**Material shown:**

________________

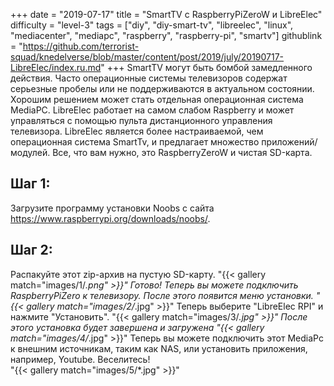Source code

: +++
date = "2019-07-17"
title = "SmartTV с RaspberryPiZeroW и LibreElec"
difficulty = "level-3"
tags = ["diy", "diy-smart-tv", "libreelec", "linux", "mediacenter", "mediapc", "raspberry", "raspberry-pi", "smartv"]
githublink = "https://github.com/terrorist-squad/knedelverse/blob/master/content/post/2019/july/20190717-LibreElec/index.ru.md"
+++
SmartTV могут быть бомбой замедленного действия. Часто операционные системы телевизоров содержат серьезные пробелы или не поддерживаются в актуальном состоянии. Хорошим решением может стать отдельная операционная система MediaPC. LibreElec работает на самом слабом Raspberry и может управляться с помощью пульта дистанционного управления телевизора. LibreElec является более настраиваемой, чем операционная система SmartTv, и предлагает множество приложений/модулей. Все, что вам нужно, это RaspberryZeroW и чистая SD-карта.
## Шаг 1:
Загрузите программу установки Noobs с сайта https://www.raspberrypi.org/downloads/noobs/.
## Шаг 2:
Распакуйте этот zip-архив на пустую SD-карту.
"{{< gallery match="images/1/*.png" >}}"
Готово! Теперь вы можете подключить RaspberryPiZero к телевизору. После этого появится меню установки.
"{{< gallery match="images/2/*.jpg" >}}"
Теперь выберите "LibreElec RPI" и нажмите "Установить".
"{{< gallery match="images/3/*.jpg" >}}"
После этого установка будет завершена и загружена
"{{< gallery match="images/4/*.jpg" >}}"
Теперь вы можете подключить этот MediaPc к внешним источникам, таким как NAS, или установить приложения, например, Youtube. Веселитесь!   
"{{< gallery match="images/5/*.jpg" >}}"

________________

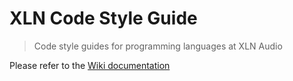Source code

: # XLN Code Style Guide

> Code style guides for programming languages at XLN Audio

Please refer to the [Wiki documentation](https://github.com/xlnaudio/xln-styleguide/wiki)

________________

**Work task:** Using the records above, restate word for word the lines from the one with "Загрузите программу установки" through the one with "После этого установка", both included.

**Task output:**
Загрузите программу установки Noobs с сайта https://www.raspberrypi.org/downloads/noobs/.
## Шаг 2:
Распакуйте этот zip-архив на пустую SD-карту.
"{{< gallery match="images/1/*.png" >}}"
Готово! Теперь вы можете подключить RaspberryPiZero к телевизору. После этого появится меню установки.
"{{< gallery match="images/2/*.jpg" >}}"
Теперь выберите "LibreElec RPI" и нажмите "Установить".
"{{< gallery match="images/3/*.jpg" >}}"
После этого установка будет завершена и загружена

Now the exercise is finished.